(Dataset entries)
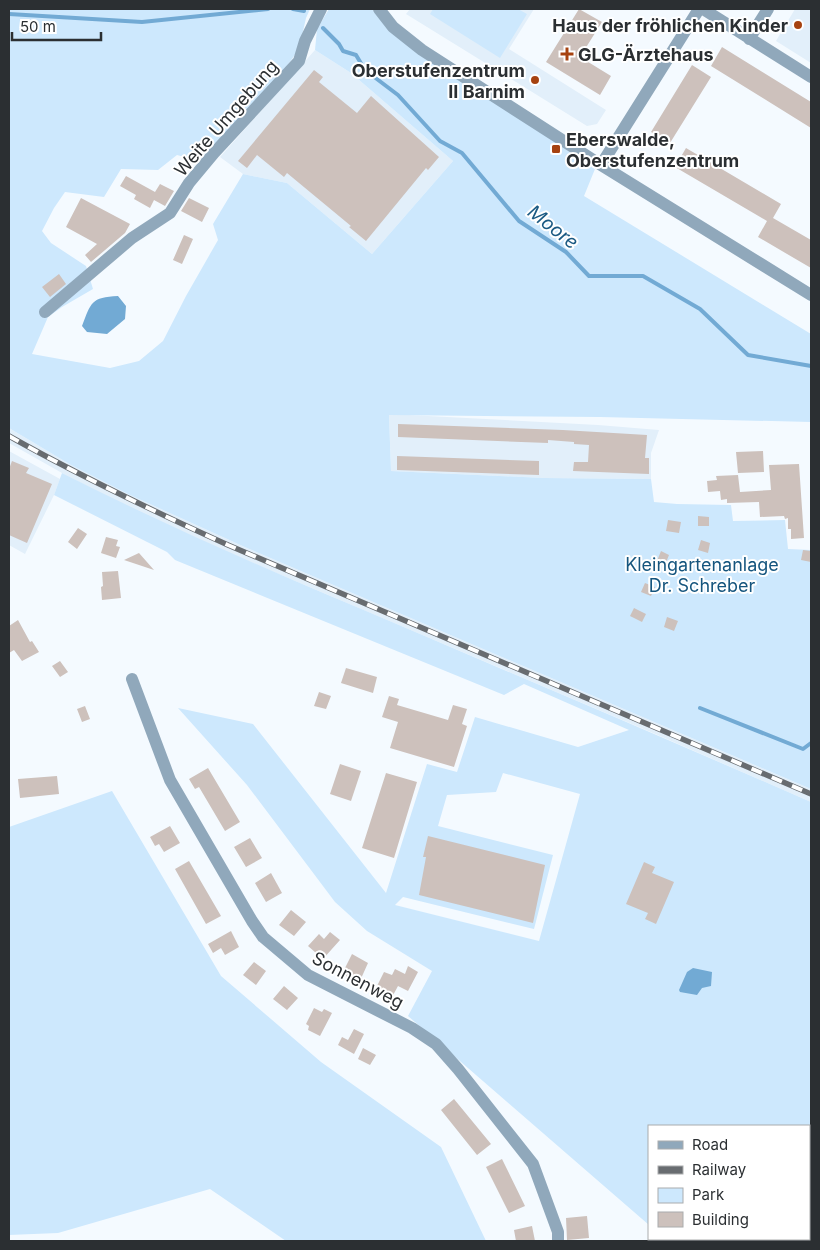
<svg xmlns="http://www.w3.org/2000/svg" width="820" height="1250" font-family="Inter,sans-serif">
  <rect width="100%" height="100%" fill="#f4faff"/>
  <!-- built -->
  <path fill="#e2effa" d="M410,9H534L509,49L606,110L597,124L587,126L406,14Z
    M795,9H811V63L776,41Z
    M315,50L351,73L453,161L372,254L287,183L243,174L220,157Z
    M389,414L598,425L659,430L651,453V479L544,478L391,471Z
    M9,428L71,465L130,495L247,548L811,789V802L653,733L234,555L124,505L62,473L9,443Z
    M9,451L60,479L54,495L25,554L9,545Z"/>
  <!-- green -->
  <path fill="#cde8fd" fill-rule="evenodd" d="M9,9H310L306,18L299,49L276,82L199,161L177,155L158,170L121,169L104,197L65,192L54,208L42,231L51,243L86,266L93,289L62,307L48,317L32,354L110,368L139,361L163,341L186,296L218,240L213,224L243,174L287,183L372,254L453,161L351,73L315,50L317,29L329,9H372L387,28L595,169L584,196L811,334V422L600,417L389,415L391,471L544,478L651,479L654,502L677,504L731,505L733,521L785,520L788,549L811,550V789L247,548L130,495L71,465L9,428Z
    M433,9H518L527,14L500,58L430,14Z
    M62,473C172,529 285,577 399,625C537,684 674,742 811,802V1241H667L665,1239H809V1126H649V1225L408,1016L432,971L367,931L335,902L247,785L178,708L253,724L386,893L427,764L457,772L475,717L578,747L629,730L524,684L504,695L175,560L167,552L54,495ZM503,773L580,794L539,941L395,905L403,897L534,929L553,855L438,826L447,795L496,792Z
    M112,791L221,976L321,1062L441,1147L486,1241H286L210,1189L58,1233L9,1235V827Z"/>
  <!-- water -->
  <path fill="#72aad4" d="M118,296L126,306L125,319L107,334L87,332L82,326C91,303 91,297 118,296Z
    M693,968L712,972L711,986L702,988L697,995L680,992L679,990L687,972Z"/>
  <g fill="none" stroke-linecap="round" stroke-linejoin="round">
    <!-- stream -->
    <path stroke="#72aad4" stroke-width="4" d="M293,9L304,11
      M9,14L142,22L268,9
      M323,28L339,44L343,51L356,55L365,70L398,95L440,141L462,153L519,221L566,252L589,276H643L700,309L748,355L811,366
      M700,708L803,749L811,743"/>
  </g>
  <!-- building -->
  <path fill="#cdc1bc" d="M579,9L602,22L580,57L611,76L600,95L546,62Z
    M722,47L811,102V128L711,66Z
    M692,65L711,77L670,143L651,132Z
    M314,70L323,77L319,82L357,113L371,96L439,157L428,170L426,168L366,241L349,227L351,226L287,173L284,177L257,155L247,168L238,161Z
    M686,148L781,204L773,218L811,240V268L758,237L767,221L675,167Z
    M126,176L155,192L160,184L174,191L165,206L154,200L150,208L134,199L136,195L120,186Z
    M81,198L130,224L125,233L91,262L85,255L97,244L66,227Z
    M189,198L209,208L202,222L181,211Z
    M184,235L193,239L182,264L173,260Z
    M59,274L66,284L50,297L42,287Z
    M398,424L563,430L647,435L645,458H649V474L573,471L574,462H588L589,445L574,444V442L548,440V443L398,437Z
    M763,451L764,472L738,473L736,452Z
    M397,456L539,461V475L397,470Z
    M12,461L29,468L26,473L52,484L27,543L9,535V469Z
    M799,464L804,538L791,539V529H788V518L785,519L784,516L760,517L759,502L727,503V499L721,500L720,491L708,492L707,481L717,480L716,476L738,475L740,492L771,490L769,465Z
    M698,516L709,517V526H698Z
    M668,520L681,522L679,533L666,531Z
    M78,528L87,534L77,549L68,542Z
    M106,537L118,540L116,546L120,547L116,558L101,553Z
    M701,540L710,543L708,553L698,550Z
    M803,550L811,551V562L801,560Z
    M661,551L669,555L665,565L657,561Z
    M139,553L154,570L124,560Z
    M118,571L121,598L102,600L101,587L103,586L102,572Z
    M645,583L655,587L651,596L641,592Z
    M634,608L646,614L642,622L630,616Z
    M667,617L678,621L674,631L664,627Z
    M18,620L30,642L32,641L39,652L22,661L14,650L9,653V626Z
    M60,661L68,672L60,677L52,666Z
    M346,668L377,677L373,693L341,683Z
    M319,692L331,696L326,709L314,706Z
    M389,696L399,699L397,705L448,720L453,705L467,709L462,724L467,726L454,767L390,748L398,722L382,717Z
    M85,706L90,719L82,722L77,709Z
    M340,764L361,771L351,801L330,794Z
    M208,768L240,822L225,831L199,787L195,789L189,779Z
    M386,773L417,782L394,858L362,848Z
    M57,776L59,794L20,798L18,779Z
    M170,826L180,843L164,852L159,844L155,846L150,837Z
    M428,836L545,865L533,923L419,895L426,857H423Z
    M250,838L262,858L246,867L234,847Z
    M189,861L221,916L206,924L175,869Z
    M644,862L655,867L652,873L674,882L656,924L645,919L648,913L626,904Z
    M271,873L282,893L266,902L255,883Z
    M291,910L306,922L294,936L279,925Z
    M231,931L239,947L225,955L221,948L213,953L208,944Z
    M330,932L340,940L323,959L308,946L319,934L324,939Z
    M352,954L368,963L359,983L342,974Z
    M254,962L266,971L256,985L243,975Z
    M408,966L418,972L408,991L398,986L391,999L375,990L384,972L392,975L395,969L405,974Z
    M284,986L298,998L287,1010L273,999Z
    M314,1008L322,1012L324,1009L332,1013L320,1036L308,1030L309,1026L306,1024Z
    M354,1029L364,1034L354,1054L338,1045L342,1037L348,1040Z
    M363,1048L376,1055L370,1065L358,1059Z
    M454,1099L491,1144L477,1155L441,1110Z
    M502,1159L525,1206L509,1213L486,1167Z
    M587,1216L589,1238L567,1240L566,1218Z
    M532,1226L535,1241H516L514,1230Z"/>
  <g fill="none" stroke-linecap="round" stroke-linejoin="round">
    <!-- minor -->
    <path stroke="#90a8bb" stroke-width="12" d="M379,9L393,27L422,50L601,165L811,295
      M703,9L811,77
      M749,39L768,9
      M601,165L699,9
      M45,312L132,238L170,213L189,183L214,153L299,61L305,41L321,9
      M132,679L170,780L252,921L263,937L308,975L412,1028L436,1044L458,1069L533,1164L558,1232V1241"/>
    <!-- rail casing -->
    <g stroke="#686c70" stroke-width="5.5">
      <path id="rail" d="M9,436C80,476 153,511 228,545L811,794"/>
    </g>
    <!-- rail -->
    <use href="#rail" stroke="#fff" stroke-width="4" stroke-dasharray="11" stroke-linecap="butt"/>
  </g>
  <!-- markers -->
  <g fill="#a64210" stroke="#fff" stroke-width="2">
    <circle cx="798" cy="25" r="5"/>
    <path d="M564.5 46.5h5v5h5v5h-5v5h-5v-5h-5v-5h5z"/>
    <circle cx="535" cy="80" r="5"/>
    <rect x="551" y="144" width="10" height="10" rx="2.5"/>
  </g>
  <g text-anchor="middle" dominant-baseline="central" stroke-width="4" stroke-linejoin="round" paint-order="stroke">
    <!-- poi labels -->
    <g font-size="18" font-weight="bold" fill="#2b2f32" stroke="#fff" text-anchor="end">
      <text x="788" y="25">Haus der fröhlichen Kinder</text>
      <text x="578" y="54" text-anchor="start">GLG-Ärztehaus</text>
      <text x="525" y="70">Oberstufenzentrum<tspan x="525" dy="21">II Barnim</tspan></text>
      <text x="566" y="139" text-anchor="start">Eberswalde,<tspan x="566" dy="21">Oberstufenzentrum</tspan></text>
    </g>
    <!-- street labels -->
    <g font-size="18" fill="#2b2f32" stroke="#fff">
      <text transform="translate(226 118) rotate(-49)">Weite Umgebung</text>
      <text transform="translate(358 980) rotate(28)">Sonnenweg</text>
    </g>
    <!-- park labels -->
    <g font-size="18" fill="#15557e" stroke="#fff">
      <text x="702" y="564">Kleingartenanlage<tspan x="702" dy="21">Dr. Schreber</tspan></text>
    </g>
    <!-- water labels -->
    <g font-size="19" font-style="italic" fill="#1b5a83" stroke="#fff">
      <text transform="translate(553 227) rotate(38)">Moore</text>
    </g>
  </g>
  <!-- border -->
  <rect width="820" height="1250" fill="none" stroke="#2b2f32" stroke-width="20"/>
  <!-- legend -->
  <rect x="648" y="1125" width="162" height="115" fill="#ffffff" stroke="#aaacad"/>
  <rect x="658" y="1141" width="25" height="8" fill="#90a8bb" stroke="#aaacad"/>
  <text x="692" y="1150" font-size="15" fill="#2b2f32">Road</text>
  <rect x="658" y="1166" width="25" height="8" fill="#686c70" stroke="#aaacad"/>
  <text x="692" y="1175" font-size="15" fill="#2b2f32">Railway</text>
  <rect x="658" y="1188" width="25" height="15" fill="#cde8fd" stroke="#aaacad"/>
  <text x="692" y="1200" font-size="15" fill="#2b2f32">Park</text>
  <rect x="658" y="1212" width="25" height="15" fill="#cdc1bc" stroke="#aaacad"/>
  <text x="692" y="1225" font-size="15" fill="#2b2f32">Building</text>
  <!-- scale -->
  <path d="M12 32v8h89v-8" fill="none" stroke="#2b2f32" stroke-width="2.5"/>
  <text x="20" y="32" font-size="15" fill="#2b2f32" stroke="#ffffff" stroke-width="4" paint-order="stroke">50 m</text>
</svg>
--
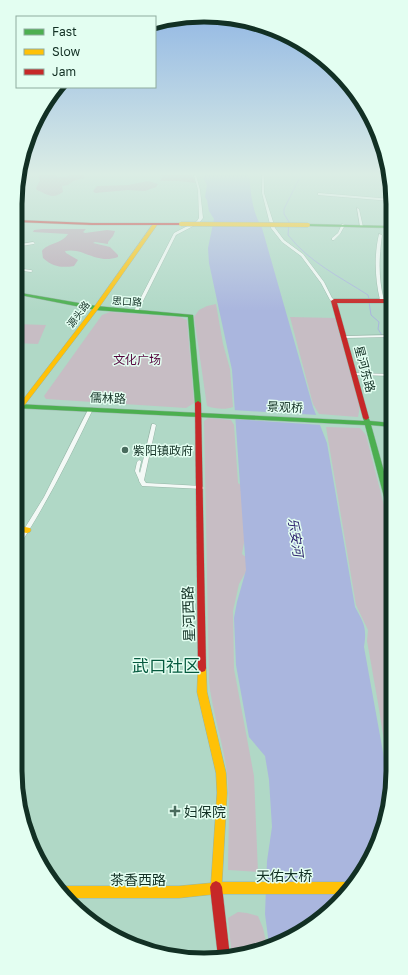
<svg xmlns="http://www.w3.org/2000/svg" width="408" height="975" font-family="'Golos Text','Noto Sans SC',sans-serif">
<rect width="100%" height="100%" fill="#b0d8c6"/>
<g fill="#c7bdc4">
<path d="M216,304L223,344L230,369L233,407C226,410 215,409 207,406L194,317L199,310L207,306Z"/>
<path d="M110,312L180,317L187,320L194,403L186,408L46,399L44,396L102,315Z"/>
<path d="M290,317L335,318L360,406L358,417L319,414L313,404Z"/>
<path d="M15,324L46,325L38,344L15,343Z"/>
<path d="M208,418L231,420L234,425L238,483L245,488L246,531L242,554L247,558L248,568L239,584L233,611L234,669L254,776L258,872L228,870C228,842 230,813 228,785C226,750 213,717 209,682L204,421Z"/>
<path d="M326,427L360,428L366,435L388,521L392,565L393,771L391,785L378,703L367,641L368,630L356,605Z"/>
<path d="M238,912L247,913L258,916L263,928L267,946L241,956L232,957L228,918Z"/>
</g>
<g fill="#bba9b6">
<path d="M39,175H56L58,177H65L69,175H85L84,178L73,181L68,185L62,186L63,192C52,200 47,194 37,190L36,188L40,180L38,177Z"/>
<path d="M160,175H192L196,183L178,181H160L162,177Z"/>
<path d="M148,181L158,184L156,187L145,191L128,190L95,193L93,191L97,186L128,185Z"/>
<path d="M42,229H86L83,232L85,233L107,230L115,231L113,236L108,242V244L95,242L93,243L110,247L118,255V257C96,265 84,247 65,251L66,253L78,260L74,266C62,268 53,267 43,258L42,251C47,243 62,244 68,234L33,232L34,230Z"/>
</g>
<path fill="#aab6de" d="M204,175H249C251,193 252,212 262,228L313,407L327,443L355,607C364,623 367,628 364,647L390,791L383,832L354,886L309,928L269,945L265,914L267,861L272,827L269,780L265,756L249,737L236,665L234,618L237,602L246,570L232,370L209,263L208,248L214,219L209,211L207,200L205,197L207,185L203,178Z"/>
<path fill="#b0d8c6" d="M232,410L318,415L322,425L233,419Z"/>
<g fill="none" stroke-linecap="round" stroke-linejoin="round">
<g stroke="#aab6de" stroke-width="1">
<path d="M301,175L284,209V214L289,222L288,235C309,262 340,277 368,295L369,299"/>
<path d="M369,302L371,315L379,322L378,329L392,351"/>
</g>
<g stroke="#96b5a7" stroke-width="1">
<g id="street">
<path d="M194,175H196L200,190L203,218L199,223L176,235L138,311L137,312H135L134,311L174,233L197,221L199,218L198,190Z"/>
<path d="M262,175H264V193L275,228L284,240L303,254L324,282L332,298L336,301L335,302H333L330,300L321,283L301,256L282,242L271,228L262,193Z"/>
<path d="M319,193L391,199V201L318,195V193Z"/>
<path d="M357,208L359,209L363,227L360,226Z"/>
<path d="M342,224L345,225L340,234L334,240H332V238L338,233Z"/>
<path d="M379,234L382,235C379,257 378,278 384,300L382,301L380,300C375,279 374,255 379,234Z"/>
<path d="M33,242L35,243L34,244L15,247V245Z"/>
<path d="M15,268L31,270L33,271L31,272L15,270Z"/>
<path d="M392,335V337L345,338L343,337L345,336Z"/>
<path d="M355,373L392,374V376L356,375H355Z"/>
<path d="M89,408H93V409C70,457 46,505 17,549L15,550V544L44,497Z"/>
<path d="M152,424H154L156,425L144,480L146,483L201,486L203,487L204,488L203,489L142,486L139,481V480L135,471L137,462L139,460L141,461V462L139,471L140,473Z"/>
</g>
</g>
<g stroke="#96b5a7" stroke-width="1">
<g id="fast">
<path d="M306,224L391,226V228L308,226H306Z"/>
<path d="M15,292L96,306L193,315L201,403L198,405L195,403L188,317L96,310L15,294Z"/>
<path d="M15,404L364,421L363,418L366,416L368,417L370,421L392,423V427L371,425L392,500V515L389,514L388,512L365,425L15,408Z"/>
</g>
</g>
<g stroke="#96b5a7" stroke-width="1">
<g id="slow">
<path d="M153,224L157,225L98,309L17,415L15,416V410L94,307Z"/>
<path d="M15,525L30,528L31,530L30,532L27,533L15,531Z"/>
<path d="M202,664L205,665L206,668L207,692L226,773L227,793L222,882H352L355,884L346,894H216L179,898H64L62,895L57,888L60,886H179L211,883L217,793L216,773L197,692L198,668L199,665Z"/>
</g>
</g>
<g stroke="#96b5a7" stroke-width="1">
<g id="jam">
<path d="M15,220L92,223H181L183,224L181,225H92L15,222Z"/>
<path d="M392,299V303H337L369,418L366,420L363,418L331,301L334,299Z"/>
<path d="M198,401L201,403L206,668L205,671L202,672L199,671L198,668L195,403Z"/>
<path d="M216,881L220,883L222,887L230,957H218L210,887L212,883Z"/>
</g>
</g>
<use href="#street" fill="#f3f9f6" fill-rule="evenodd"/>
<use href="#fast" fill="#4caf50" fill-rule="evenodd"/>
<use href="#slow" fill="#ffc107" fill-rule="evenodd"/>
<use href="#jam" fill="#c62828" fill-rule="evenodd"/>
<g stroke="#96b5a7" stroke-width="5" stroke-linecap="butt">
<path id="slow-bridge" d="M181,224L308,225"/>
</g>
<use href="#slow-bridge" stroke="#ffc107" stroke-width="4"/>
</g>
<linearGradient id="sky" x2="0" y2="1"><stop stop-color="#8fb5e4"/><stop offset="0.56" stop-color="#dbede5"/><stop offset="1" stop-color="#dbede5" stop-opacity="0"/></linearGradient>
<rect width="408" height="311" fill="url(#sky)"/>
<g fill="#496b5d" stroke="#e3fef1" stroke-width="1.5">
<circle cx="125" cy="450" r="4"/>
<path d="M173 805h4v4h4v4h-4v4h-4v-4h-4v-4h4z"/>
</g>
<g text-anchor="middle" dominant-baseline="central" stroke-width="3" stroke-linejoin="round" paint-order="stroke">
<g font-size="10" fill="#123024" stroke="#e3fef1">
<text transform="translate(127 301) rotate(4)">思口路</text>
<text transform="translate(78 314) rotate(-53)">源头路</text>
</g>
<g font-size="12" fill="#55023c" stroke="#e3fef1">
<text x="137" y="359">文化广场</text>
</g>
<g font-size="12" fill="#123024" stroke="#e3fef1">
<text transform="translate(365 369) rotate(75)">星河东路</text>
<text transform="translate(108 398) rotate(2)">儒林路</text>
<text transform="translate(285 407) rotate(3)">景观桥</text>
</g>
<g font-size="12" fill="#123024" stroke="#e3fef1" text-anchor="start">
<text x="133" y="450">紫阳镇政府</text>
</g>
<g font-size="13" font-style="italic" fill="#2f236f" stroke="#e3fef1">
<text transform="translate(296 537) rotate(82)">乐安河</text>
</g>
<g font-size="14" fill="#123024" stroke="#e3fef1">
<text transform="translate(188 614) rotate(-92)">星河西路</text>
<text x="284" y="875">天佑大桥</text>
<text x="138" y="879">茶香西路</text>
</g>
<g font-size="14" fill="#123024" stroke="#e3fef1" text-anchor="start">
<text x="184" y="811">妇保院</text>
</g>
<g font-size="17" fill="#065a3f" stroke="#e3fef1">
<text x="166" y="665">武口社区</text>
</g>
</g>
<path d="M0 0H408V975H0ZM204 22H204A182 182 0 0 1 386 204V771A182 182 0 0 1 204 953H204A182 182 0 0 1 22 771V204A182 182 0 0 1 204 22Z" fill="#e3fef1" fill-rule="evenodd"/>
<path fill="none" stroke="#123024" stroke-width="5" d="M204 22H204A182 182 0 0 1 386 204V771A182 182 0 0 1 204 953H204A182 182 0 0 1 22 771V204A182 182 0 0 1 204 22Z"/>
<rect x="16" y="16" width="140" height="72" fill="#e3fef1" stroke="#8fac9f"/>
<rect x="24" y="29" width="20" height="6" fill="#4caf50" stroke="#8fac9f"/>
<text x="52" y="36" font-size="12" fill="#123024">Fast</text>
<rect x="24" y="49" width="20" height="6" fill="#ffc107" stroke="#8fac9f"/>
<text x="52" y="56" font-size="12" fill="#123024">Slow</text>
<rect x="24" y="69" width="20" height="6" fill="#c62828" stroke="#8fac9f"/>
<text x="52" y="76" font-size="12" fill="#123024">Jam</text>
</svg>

WORK INSTRUCTION:
Extract exactly and only the lines above from the line containing "M433,9H518L527,14L500,58L430,14Z" through the line containing "M692,65L711,77L670,143L651,132Z", both end lines included.

SOLUTION FOR THIS TASK:
    M433,9H518L527,14L500,58L430,14Z
    M62,473C172,529 285,577 399,625C537,684 674,742 811,802V1241H667L665,1239H809V1126H649V1225L408,1016L432,971L367,931L335,902L247,785L178,708L253,724L386,893L427,764L457,772L475,717L578,747L629,730L524,684L504,695L175,560L167,552L54,495ZM503,773L580,794L539,941L395,905L403,897L534,929L553,855L438,826L447,795L496,792Z
    M112,791L221,976L321,1062L441,1147L486,1241H286L210,1189L58,1233L9,1235V827Z"/>
  <!-- water -->
  <path fill="#72aad4" d="M118,296L126,306L125,319L107,334L87,332L82,326C91,303 91,297 118,296Z
    M693,968L712,972L711,986L702,988L697,995L680,992L679,990L687,972Z"/>
  <g fill="none" stroke-linecap="round" stroke-linejoin="round">
    <!-- stream -->
    <path stroke="#72aad4" stroke-width="4" d="M293,9L304,11
      M9,14L142,22L268,9
      M323,28L339,44L343,51L356,55L365,70L398,95L440,141L462,153L519,221L566,252L589,276H643L700,309L748,355L811,366
      M700,708L803,749L811,743"/>
  </g>
  <!-- building -->
  <path fill="#cdc1bc" d="M579,9L602,22L580,57L611,76L600,95L546,62Z
    M722,47L811,102V128L711,66Z
    M692,65L711,77L670,143L651,132Z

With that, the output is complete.